If you're using Chrome, the right column of this blog isn't displaying correctly. Switch to Firefox. If you're using the iPad, you're a tool. If you're using IE, go kill yourself.
(This person is kinda upset that I dissed their favorite browser. I actually use Chrome and I like it, but for some reason the layout here is different than on Firefox. And of course, the iPad and IE just plain suck. You tool.)

Thursday, January 1, 2009

Evolution

Yesterday I wrote about why we have eyebrows. In explaining how early humans hunted or were being hunted, and how eyebrows aided them by diverting the sweat from their foreheads, I concluded that "nature has a way of selecting the humans who have eyebrows over the ones who don't." Which got me thinking: how does evolution, or nature as it is also often called, exactly work? As with my posts that took a deeper look at the story of Jesus (parts 1 and 2), I'll try not to rely on sources that are biased.
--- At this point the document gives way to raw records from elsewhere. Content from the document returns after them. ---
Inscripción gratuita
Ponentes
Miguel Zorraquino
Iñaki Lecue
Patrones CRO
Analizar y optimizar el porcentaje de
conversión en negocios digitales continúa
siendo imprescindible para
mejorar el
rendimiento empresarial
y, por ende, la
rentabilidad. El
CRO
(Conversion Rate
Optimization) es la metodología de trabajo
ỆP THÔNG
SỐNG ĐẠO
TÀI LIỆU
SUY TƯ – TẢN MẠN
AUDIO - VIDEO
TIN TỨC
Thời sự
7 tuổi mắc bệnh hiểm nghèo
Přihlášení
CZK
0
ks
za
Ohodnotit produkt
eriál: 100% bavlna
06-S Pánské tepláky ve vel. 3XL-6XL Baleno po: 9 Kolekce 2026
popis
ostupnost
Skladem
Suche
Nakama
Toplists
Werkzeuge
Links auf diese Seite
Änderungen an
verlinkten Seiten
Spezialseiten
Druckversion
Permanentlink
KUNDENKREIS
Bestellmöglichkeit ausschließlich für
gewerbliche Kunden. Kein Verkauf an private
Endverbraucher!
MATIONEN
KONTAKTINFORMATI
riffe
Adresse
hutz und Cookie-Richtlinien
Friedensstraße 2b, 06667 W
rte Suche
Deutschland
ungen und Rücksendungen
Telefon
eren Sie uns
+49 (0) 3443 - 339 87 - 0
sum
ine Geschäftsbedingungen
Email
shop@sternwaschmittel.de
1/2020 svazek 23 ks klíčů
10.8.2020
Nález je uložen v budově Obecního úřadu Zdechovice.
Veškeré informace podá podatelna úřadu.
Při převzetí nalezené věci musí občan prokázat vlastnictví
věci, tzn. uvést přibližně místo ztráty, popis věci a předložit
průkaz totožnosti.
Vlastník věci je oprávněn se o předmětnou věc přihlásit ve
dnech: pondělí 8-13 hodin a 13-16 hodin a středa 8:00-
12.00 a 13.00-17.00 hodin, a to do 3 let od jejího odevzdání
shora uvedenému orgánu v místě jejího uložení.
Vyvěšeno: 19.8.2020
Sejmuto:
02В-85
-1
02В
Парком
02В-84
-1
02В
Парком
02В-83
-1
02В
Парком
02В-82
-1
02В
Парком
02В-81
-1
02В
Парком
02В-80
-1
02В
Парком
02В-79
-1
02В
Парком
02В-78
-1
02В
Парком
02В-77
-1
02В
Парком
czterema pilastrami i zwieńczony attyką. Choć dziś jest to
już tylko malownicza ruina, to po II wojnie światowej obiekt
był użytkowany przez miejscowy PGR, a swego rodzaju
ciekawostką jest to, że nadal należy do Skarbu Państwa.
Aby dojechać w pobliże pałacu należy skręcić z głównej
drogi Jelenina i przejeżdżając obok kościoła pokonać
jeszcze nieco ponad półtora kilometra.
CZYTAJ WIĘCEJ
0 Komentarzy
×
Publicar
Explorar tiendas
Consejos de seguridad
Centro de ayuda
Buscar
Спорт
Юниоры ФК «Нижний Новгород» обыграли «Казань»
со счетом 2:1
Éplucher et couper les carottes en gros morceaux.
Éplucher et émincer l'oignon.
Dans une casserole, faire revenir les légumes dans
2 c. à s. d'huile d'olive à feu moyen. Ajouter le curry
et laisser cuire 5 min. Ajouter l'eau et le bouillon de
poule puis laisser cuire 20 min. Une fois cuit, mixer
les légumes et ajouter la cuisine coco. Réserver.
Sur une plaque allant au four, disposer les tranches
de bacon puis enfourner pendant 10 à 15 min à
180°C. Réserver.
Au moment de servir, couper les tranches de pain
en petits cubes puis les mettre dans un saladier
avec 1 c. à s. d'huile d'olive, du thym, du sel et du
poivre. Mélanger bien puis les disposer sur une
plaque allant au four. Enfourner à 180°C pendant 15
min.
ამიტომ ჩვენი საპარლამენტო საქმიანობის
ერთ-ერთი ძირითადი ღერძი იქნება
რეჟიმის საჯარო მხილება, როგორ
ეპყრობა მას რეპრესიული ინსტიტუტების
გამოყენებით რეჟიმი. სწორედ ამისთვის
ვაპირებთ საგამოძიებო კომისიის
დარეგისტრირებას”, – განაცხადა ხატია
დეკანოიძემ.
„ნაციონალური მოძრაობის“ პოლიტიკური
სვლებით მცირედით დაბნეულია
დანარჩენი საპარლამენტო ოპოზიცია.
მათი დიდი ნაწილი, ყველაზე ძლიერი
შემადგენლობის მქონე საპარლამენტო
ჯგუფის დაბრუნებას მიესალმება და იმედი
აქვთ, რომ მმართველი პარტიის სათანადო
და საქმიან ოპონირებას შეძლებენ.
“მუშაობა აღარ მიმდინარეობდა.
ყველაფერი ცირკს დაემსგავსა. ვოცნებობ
Thank you, How Stuff Works.

There are three basic parts to evolution:

An organism's DNA can change (mutation). Mutations change the organism's offspring either immediately or several generations down the line.

There are either beneficial, harmful, or neutral mutations. If the modification is harmful then the chances of the offspring surviving decrease. If the change is beneficial then the offspring will likely do better than its ancestors. The process of gathering the good and bad mutations is called natural selection.

As natural selection occurs, new species arise. In Earth's history of a few billion years, new species, including bacteria and humans, have been formed from natural selection.
I won't bore you with all the details of reproduction and mutations; you can read all of that in the HSW article I linked above.

Three questions about this theory emerge:

1. How does evolution add information to a genome to create progressively more complicated organisms?
2. How is evolution able to bring about drastic changes so quickly?
3. How could the first living cell arise spontaneously to get evolution started?

Let's explore these.

1. How a genome is created is not yet fully explained by evolution. For example, how are new chromosomes created and how can a strand of DNA be lengthened?

One area of research as to how this can be answered focuses on transposons, or transposable elements, or jumping genes. This is a gene that has the ability to move or copy itself from one chromosome to another.

Another reason entails polyploidy. This is a process in which the total number of chromosomes can double, or a single chromosome can clone itself. Polyploidy illustrates why some plants can have a hundred chromosomes.

2. According to current fossil evidence, we evolved from a species known as Homo erectus, which appeared 2 million years ago. Its skull was about 800 or 900 cubic centimeters (CCs). Modern human brains are 1,500 CCs. So in 2 million years evolution doubled the size of the human brain. It also added 50 billion neurons (our brains right now have about 100 billion neurons). That could bring up one of these scenarios: 250,000 new neurons were added every generation; 2.5 billion new neurons every 100,000 years; 500,000 years ago there was a burst of approximately 20 closely-spaced generations that supplemented the Homo erectus brain with 2.5 billion neurons per generation; one day, 50 billion new neurons were added.

Since none of these seem realistic, and because we don't see children being born with 250,000 new neurons, the current theory of evolution still has some questions to answer. (Although, you can read this article about how minute changes in an amino acid in one gene can a have a huge impact on the speech process of humans. So small alterations in genes do have big consequences.)

3. Life obviously had to come from somewhere. Evolution states that it came spontaneously out of the inert chemicals of the earth.

Cells are very complex. They have to contain, at a bare minimum, a long list of prerequisites. Maybe the first living cells encompassed something other than DNA. At any rate, only two things can help explain life on earth: spontaneous creation in which random chemical processes created the first cell, or God created the first cell.

DNA was discovered about 50 years ago so it'll probably be a long time if we'll see any progress made in this field. Newton was the source for centuries before Einstein developed relativity. Let's just wait and see.